The report, titled ‘Africa in the New Trade Environment’, says given the fact that various regional economic communities have different rules of origin – with some more complex than the others – it has the potential to interrupt trade flow; hence, efforts must be made to streamline them for AfCFTA.
“Given that each regional economic community has its own distinct rules of origin, some more complex than others, there is a need to streamline and simplify the rules so that they do not restrict trade flows and investment. Rules of origin that vary across products are likely to restrict the growth of regional value chains and regional industrial trade networks, because production of a single item often requires multiple intermediate inputs with varying rules of origin requirements.
“The current rules of origin under debate need to be reformed so that they are simple, are consistent across product groups, and do not impose costs on either the firms or regional entities in administering such rules,” the report said.
It further advised member-states to adopt rules of origin that are based on broad product classifications rather than rules based on product-specific criteria, as the latter tends to be costlier than the former; thereby making trade under the pact expensive.
“The AfCFTA is more likely to adopt product-specific rules than ones based on broad product classifications. Product-specific rules of origin are often considered more complex and require highly specified requirements for each product type, hence leading to stringent document requirements.
“Rules of origin that vary across products, especially at very low levels of classification, are likely to restrict the growth of regional value chains and regional industrial trade networks; because production of a single item often requires multiple intermediate inputs with varying rules of origin requirements. This may impose significant costs of compliance and verification.”
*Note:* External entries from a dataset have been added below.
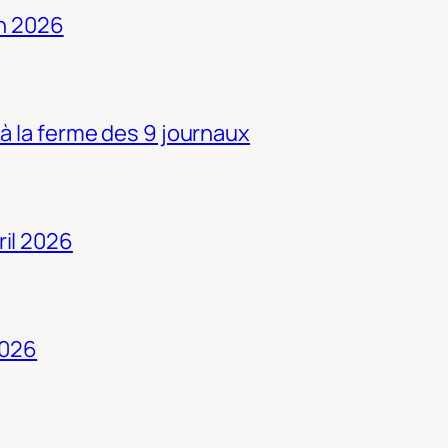
in 2026
 à la ferme des 9 journaux
ril 2026
2026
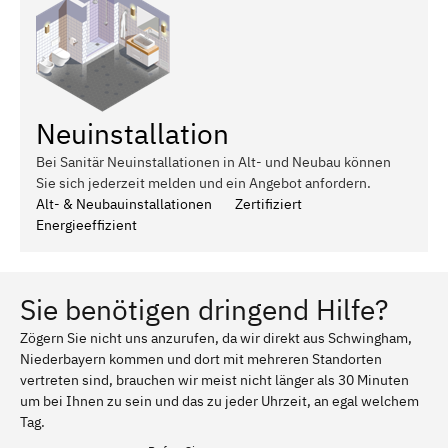
Neuinstallation
Bei Sanitär Neuinstallationen in Alt- und Neubau können
Sie sich jederzeit melden und ein Angebot anfordern.
Alt- & Neubauinstallationen
Zertifiziert
Energieeffizient
Sie benötigen dringend Hilfe?
Zögern Sie nicht uns anzurufen, da wir direkt aus Schwingham,
Niederbayern kommen und dort mit mehreren Standorten
vertreten sind, brauchen wir meist nicht länger als 30 Minuten
um bei Ihnen zu sein und das zu jeder Uhrzeit, an egal welchem
Tag.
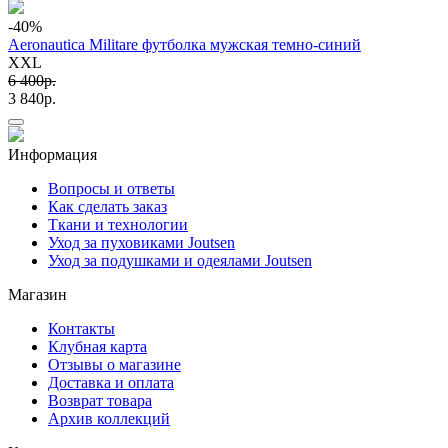
-40
%
Aeronautica Militare футболка мужская темно-синий
XXL
6 400p.
3 840p.
Информация
Вопросы и ответы
Как сделать заказ
Ткани и технологии
Уход за пуховиками Joutsen
Уход за подушками и одеялами Joutsen
Магазин
Контакты
Клубная карта
Отзывы о магазине
Доставка и оплата
Возврат товара
Архив коллекций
For these and other reasons, the World Bank urges member-countries to start with simpler rules of origin – especially considering the varying manufacturing strengths of the continent – in order not to disrupt the flow and vibrancy of trade desired under the AfCFTA.
“With the newly-minted AfCFTA, a more gradual approach that begins with more flexible, simpler and easier rules of origin based on broad product classifications and then moving slowly to relatively less flexible rules seems relevant. Given the lack of a competitive manufacturing sector, stringent rules at the early stages would be too restrictive to build a vibrant regional value chain.
“If Africa is to become the next manufacturing frontier, very flexible rules of origin in the early phases of integration should be used to enhance production capacity and build the institutional muscle needed to monitor and verify the rules of origin requirements which will eventually become less flexible with increased development,” the report stated.